Richard Thompson and Larry Swanson tried to locate such hedonic hot spots in a hamster's brain. When they injected tracer chemicals at these hot spots, they found out that nerve impulses originating from hedonic hot spots not only reached the Nucleus accumbens which decides whether the food is tasty or not, but the impulses also travelled to other regions of brain usually associated with hunger, mental tension and fatigue. After this interesting observation, these two scientists prepared an electrical circuit diagram, which explains how and where nerve impulses travel.
From this electrical circuit diagram, it has become clear that as as far as hunger is concerned, the brain no longer follows the military management system of decisions being taken at the top and orders sent down the order. Brain management here is more similar to an internet management system with many brain regions directly communicating straight with each other. In the internet, two servers communicate with each other directly. Somewhat similarly, brain regions send nerve impulses directly to each other. With this management system, these two researchers have tried to explain relationships between hunger, its causes and its relationship to mental tension and fatigue.

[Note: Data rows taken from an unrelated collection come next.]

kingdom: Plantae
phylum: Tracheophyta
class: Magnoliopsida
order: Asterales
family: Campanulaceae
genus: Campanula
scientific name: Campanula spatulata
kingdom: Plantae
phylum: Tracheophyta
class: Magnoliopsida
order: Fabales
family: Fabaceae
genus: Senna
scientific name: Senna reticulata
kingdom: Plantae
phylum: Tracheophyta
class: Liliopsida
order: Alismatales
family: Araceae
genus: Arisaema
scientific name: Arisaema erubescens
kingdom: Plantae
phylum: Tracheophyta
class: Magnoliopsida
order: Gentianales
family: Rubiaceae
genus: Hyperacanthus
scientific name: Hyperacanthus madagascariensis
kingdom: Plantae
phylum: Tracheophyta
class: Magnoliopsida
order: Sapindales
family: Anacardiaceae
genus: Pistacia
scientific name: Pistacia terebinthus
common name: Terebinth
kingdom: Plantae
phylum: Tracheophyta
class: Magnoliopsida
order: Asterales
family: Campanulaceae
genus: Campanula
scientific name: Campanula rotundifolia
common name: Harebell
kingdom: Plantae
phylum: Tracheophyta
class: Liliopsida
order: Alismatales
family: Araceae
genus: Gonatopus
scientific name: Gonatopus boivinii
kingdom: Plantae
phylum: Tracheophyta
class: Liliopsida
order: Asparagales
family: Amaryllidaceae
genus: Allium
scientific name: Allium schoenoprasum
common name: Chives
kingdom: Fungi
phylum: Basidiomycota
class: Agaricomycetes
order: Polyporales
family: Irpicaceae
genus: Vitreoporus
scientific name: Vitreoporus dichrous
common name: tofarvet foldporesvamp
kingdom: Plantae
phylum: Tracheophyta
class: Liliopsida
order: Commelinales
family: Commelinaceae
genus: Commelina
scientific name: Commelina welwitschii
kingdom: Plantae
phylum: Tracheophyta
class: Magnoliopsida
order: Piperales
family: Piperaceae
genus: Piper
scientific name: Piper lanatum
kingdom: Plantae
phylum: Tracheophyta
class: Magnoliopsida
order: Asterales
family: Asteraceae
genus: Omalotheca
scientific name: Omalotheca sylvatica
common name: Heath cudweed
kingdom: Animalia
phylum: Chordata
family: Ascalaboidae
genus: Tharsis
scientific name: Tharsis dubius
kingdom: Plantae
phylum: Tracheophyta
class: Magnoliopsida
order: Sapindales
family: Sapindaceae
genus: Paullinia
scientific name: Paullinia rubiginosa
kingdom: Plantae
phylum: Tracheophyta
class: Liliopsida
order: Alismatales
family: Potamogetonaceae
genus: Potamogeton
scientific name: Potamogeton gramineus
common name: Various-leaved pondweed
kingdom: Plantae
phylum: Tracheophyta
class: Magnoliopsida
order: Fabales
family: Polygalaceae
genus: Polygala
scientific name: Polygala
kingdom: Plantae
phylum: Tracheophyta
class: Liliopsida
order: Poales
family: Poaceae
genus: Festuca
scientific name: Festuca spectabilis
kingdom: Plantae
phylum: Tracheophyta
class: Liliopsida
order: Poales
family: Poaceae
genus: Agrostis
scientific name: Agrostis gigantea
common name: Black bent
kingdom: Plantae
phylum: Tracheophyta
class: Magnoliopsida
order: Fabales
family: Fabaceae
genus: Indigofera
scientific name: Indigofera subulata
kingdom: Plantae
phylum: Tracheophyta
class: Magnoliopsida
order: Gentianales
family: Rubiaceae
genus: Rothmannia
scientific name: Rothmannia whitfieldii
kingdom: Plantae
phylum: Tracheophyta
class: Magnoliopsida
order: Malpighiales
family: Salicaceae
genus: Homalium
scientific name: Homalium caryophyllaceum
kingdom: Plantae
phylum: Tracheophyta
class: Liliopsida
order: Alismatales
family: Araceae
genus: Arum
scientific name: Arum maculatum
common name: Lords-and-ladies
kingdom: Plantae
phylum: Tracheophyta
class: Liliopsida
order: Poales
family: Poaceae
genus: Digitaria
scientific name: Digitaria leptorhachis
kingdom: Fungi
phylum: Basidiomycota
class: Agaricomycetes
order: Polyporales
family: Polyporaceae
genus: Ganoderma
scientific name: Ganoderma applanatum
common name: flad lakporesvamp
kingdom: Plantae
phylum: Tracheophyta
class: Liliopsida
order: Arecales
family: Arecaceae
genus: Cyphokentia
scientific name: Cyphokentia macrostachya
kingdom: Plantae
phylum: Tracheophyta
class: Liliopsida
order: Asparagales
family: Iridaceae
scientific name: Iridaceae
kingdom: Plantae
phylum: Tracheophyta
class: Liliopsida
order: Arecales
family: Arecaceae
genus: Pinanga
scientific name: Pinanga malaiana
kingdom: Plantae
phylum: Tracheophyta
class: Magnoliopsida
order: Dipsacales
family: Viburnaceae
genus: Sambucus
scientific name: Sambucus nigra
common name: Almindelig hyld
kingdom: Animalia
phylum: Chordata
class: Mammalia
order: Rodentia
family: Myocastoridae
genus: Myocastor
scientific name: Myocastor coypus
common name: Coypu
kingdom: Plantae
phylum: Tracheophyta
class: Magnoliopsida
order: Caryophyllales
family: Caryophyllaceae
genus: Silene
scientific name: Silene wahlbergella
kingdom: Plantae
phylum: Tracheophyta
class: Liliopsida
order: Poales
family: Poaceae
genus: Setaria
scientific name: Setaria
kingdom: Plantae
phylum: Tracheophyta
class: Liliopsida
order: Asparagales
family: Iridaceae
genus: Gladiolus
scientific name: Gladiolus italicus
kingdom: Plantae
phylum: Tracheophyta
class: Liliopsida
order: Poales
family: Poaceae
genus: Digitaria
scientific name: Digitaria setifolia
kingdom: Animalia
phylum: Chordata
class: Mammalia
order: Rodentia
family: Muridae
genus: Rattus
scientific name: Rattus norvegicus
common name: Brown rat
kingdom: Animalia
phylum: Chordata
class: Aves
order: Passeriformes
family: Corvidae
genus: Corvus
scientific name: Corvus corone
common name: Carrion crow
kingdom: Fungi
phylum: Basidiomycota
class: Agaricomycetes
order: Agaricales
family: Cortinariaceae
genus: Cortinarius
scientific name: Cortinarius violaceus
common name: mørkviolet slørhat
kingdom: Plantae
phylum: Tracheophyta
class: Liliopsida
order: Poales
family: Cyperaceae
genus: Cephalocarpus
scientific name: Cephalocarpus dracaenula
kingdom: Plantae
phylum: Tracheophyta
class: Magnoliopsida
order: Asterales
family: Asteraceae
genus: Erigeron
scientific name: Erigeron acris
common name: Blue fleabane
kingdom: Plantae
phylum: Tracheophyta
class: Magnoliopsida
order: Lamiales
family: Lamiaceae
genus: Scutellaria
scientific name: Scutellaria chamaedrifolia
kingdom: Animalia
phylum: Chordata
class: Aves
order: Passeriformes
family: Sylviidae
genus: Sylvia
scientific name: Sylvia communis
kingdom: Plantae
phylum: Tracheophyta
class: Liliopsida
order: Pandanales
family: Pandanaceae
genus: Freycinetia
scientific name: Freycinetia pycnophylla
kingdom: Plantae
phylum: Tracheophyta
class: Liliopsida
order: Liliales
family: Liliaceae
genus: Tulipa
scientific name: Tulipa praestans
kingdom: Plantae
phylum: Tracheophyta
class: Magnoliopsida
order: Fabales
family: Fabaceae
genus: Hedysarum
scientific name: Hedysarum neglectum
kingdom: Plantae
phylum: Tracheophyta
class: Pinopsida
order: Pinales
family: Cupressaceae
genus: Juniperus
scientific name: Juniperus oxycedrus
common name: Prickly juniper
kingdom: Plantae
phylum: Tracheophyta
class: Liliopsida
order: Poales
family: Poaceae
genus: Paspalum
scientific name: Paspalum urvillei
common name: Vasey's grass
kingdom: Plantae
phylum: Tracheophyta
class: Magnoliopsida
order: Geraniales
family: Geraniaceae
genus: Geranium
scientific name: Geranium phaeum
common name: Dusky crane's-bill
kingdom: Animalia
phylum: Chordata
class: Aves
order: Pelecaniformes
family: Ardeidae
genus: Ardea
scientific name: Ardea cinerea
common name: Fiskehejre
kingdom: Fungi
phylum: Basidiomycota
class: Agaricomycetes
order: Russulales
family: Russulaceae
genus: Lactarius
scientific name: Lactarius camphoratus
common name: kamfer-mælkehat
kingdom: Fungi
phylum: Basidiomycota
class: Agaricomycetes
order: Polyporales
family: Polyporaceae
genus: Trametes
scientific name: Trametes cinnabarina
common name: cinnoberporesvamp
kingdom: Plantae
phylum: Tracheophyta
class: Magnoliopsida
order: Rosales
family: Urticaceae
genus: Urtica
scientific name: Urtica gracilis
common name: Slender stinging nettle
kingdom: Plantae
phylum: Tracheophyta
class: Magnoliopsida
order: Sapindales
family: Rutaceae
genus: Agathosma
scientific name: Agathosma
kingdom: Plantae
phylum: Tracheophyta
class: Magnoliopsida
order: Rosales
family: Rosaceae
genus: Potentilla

They feel that some behavioural traits like making an effort to catch attention of someone else , getting excited, also must be related to such internet type brain management systems. They also relate some other brain functions like sleep cycles and behavioural moods of a person to this management system.
Now a days, whenever I see a tasty snack on the table, I am not afraid to have a go at it. After all it is just a brain internet decision. And I also know that internet means disarray.